→ EXERCISE GOAL
Please carry on the forum thread below about sound training in high schools, picking up right after its final line.

(QUOTED PASSAGE begins)

# Sound training in High Schools



## Jo-JotheSoundDog (May 16, 2003)

I am curious as to what kind of training and education high schools are pumping out today in the world of sound. Back when I was in high school. We pretty much had two cassette decks played over home stereo speakers with your basic home stereo amp. I know pretty high tech. And when we did our big spring musical we just brought in a company that set up everything and had a sound guy who came with the hole package. It really sucked as a learning experience. It wasn't until I got into college that I was actually introduced to the world of sound and fell in love with it.


----------



## dvsDave (May 16, 2003)

Stone Bridge has a Spirit 24 channel mixer
The Rack has: 
Power Conditioner
FM hearing impaired transmitter
2 wireless mic recievers(one lapel, one handheld)
Dual independent tape deck
cd player
electronic 1/3 octave equalizer w/delay
vocal effects unit
Clearcom base station
4 amps

And also has a computer to run a sophisticated sound effects package and MP3s :wink: 

As far as training goes... nada... nothing.... zip... we taught ourselves :|


----------



## Jo-JotheSoundDog (May 17, 2003)

(QUOTED PASSAGE ends)
(INFORMATION PROVIDED begins)

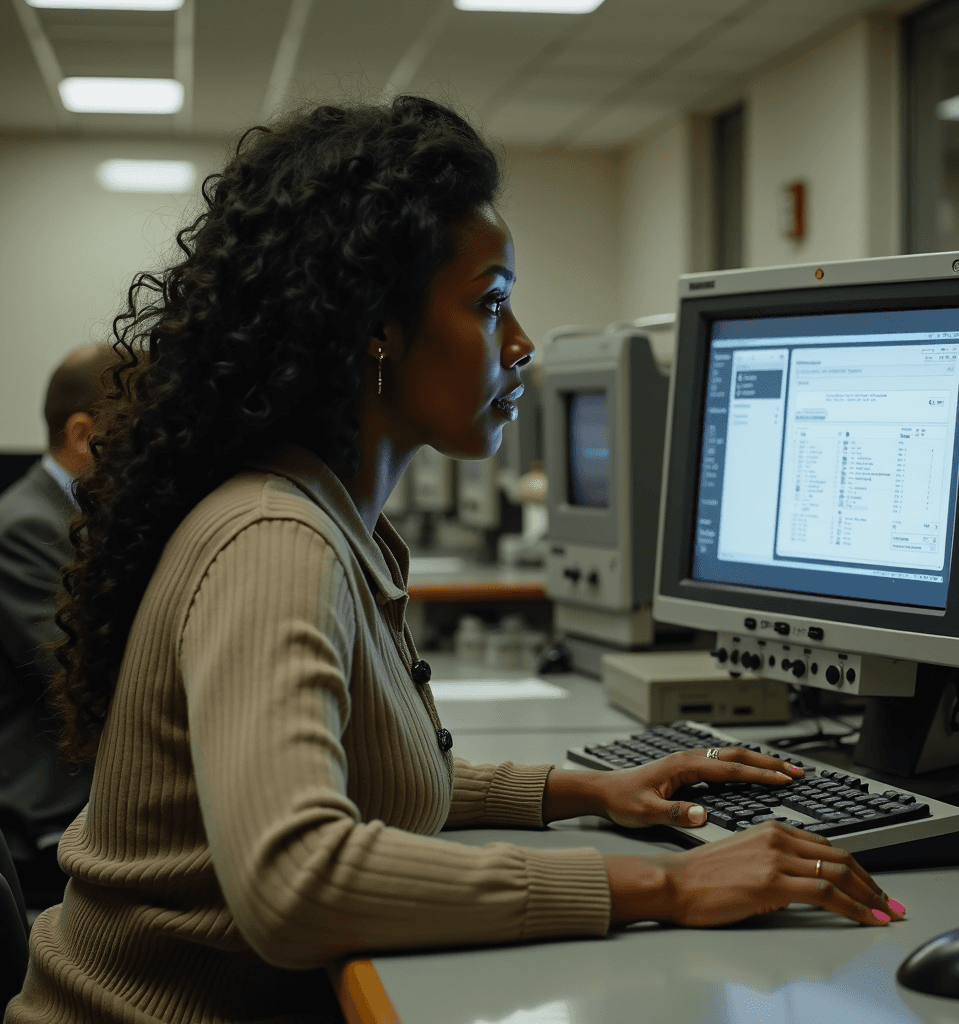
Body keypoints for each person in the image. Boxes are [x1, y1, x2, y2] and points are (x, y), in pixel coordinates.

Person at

(INFORMATION PROVIDED ends)

→ RESPONSE FOR THIS EXERCISE
Ah yes, ye olde "here it is make it work" set up.

So Dave two questions:
What software are you running?
Does that school do any musicals?
If yes do they rent more mics?
And if they do rent mics do they just make some poor student run them?
Okay that is more like four questions


----------



## dvsDave (May 17, 2003)

I'll have to get back to you on the software, but it's a HUGE library of sound effects, with like 20 cds of computer files. 

No, we don't rent mics... For grease, we used two wireless handhelds and one vintage mic for the radio announcer. That's it. 

But one of the actress's, her father does this professionally and he came in and revamped our entire system and got it running perfectly. But even if we did rent any equipment, we owuld still run it ourselves. 

You may now be starting to understand my modivation for creating this site... I don't want that to happen to anyone else!


----------



## Jo-JotheSoundDog (May 17, 2003)

I feel for ya brother. i keep trying to be of help. Let me know if there is anything else I can do. :wink:


----------



## wolf825 (May 22, 2003)

dvsDave said:


> I'll have to get back to you on the software, but it's a HUGE library of sound effects, with like 20 cds of computer files.
> <snip>
> You may now be starting to understand my modivation for creating this site... I don't want that to happen to anyone else!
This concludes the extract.